Monday, June 30, 2008

Ponderings on the Trail

I believe love, by definition, is an act of vulnerability. In essence, love is taking all the frailty, brokenness, goodness, and darkness out of our own hands and placing it in the hands of another, giving them access to the core of our very personhood. In giving them this access, you have also given them an extraordinary amount of power in your life, to discover places that others cannot reach and to speak into the depths of your being. However, with this vulnerability comes the potential of an equally deep damage that comes when those whom you have given yourself to swing their words a bit too carelessly or tread a bit too roughly. In the narrow and hidden corridors of flesh that wind about in the heart, the scars etched in the walls remain long after the damage is done.

When we say that we love God, we are allowing Him into the darkest catacombs that support the structures and facades we show the world. In faith and vulnerability, we allow Light to scatter the darkness in ourselves, and give Him the authority and power to tear down and rebuild as He sees fit, oftentimes causing the buildings on the surface to come crumbling down. The vulnerability of loving God is felt in every intentional cut of His refining blade, as well as the words He speaks of life and restoration.

In truly loving someone else, we are also giving them the same access into our depths. Oftentimes, the Spirit guides people into those corridors to act on His behalf, whether they know it or not. At times, they are the ones who do the breaking down in His name, are the voice to His words, and His arms that embrace.

Bonhoeffer says that true love for a person is always first and foremost mediated by and through Christ. He says that it is easy for us to believe our love for a person is genuine when in fact it is really a distorted version that is tainted with our own brokenness and neediness. Because of the oftentimes more tangible and immediate results of our limited human love, what we give is often laced with subtle forms of manipulation, and reflects our insecurities more than the love given by God.

Nouwen reminds us that we are unable to truly love others freely until we allow ourselves to be loved by God. Until we internalize the unchanging truth of our status as beloved children of God, we will continue to look for the approval and affirmation of others when they cannot ultimately provide it. Our actions will not come from a desire to bless or to love, but will arise from the deep insecurities that come from the unhealed dark places in our being.

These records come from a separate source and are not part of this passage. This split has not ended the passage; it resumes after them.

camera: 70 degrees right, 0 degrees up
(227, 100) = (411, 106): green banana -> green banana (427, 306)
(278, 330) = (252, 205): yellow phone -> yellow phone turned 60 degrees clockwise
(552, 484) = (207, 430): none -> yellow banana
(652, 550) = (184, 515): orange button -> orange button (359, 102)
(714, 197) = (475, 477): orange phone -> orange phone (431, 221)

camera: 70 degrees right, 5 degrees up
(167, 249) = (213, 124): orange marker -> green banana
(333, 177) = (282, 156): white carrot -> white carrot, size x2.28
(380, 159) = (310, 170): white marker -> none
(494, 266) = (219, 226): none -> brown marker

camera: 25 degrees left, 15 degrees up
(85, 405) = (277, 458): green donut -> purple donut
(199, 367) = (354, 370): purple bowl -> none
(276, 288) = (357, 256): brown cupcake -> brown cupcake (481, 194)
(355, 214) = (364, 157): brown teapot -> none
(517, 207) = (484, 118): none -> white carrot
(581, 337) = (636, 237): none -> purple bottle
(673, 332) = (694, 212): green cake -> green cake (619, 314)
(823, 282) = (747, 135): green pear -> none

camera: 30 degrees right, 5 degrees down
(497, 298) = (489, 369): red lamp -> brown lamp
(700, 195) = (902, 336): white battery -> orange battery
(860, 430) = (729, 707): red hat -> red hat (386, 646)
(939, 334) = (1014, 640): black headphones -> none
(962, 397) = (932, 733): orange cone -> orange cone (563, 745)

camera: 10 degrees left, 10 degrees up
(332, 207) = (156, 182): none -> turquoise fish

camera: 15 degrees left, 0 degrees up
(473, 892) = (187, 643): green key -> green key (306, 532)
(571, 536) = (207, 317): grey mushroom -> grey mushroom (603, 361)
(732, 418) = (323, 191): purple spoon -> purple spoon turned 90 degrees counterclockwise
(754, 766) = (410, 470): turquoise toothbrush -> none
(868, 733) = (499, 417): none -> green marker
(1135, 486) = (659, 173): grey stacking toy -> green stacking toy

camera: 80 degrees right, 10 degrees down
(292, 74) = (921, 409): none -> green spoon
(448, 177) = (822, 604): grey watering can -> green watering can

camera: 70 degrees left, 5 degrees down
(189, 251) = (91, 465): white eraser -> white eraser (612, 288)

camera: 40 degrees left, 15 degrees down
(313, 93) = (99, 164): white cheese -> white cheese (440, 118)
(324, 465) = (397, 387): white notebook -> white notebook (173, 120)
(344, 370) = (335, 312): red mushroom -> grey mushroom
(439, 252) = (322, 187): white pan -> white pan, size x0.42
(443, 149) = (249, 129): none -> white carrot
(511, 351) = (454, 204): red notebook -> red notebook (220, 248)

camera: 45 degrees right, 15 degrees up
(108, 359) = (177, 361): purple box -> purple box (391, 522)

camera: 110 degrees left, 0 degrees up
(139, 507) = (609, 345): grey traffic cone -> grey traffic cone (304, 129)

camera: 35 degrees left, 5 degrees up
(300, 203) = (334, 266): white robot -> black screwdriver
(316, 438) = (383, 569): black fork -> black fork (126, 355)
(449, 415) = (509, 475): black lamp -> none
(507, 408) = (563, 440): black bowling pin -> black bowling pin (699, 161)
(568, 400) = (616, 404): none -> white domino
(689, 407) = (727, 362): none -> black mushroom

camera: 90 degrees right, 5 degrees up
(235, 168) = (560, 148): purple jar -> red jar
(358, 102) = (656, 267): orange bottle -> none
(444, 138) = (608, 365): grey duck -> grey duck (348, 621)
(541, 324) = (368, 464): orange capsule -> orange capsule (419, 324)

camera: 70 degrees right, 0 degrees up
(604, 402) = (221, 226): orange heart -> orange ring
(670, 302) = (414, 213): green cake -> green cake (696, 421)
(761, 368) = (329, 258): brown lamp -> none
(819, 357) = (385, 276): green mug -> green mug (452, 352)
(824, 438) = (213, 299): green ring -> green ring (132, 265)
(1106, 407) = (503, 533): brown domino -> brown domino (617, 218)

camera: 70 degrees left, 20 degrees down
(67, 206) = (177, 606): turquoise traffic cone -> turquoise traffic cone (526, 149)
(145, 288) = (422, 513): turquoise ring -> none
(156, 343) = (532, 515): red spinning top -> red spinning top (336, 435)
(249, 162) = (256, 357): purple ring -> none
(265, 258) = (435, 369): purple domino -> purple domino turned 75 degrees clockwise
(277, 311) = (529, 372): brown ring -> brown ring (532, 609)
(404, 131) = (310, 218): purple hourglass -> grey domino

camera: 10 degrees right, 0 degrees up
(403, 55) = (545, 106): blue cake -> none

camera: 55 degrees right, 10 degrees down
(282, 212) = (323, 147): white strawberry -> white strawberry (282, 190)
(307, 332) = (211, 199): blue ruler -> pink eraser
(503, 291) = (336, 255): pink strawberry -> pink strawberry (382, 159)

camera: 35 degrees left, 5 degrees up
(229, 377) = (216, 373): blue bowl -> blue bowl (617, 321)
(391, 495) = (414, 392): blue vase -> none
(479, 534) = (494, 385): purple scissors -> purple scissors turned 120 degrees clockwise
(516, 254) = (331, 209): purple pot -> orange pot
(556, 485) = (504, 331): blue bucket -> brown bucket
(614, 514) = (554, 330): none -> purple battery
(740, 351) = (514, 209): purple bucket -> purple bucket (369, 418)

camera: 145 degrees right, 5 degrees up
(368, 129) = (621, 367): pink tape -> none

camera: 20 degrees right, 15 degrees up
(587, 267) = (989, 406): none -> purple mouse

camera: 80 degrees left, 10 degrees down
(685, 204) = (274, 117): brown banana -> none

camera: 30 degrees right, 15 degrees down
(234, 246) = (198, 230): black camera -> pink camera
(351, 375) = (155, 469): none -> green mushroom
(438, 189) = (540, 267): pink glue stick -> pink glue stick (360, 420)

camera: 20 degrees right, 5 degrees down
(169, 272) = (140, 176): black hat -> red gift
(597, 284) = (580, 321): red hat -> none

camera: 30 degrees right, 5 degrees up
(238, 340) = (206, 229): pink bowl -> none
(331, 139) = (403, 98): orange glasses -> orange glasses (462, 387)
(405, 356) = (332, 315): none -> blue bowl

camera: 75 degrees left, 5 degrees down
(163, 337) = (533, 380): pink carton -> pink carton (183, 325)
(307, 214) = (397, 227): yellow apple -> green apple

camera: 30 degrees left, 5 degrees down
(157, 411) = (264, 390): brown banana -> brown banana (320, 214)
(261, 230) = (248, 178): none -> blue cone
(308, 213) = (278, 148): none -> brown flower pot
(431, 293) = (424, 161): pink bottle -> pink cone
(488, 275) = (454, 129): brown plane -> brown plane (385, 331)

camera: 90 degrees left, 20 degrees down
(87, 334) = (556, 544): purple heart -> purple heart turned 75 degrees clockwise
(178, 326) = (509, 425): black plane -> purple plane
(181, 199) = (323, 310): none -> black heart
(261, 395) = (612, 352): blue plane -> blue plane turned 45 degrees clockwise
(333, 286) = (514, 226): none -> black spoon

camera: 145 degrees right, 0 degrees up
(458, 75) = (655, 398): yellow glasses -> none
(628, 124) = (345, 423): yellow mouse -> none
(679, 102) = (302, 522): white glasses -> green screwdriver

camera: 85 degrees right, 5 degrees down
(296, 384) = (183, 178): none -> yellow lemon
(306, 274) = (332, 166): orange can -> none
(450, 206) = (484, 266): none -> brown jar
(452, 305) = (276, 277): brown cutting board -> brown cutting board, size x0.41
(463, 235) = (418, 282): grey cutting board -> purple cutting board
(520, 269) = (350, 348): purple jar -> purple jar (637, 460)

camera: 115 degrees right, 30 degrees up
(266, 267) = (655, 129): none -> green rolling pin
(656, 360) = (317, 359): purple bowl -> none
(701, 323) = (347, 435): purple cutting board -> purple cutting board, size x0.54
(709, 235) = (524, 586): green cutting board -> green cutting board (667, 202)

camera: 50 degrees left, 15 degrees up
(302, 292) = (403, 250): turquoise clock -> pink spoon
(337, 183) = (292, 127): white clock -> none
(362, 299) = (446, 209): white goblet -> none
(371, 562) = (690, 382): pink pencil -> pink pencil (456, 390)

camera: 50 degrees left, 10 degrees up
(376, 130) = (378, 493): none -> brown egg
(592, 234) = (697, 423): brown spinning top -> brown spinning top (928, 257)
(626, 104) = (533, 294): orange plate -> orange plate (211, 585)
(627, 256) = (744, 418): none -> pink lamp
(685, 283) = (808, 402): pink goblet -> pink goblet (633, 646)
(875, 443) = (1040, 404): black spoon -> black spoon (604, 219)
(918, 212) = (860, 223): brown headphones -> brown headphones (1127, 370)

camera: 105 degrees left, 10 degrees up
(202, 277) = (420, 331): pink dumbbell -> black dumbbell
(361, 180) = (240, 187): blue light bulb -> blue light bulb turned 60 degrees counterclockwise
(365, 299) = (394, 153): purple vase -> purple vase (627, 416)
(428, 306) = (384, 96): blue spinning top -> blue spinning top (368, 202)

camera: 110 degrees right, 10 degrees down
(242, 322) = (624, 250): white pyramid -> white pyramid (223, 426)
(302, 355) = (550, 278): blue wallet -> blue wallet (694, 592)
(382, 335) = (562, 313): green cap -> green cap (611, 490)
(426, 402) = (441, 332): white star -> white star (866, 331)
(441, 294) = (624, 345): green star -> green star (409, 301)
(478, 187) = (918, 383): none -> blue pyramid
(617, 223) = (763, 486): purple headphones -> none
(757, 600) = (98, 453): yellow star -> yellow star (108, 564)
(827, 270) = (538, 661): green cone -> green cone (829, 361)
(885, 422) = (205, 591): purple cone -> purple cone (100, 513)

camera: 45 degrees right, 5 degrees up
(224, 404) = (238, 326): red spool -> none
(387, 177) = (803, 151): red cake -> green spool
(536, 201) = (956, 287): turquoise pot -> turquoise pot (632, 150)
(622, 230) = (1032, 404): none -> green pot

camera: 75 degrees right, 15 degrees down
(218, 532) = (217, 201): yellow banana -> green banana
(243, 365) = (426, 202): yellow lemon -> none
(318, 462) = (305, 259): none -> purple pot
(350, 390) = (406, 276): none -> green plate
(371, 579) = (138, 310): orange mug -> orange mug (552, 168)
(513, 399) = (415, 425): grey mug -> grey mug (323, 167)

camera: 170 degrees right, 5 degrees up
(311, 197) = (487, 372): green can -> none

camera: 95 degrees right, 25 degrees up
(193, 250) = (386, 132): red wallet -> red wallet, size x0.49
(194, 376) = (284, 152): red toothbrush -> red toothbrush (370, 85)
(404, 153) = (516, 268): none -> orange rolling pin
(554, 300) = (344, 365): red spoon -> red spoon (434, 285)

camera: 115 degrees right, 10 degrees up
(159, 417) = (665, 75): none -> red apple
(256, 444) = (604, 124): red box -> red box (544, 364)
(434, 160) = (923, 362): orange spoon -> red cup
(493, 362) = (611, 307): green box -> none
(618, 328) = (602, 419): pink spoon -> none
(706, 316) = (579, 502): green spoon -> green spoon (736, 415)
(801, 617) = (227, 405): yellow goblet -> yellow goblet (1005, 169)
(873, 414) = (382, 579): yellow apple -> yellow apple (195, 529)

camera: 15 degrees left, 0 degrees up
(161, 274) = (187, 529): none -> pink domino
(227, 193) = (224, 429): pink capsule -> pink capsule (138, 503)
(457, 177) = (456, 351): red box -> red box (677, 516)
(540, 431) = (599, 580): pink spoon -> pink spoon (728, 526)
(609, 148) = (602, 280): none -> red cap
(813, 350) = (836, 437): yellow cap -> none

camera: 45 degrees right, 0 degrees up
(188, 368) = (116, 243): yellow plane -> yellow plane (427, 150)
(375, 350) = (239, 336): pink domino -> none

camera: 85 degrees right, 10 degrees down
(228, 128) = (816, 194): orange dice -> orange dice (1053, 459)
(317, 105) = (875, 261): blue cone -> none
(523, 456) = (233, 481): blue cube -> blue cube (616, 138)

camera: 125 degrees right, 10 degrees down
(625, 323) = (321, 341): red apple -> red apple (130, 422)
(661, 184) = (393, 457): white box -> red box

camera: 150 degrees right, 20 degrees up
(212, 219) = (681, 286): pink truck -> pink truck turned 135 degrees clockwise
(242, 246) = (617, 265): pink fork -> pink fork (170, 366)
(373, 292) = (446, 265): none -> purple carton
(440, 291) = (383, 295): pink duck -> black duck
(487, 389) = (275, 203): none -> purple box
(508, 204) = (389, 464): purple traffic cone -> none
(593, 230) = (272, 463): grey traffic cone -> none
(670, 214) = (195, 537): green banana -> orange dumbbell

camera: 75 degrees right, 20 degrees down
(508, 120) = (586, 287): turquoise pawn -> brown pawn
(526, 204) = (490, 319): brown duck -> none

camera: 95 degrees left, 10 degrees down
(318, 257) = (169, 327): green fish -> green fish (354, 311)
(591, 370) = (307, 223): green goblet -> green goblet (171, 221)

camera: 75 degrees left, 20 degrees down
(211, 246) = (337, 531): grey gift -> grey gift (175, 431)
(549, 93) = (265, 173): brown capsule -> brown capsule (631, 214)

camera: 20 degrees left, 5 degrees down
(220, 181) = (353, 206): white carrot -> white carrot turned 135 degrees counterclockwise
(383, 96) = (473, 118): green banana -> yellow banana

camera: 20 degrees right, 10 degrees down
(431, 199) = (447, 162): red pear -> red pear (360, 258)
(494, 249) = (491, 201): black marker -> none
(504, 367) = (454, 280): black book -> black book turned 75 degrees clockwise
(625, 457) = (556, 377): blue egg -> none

We cannot give to others that which we have not received. We cannot learn to love properly unless we accept the love from God. It is hard for us to be healers if we have not known hurt and healing. Until we embrace ourselves in the name and by the grace of the Lord, it will be difficult for us to embrace a friend, let alone a stranger or an enemy. “Those who fall upon the Rock will be shattered, but those whom the Rock falls upon will be crushed (Matt 21:44).” As we are shattered, may He become both the new bedrock and the new architect, and may our attempts to love others be empowered by and submitted to Him.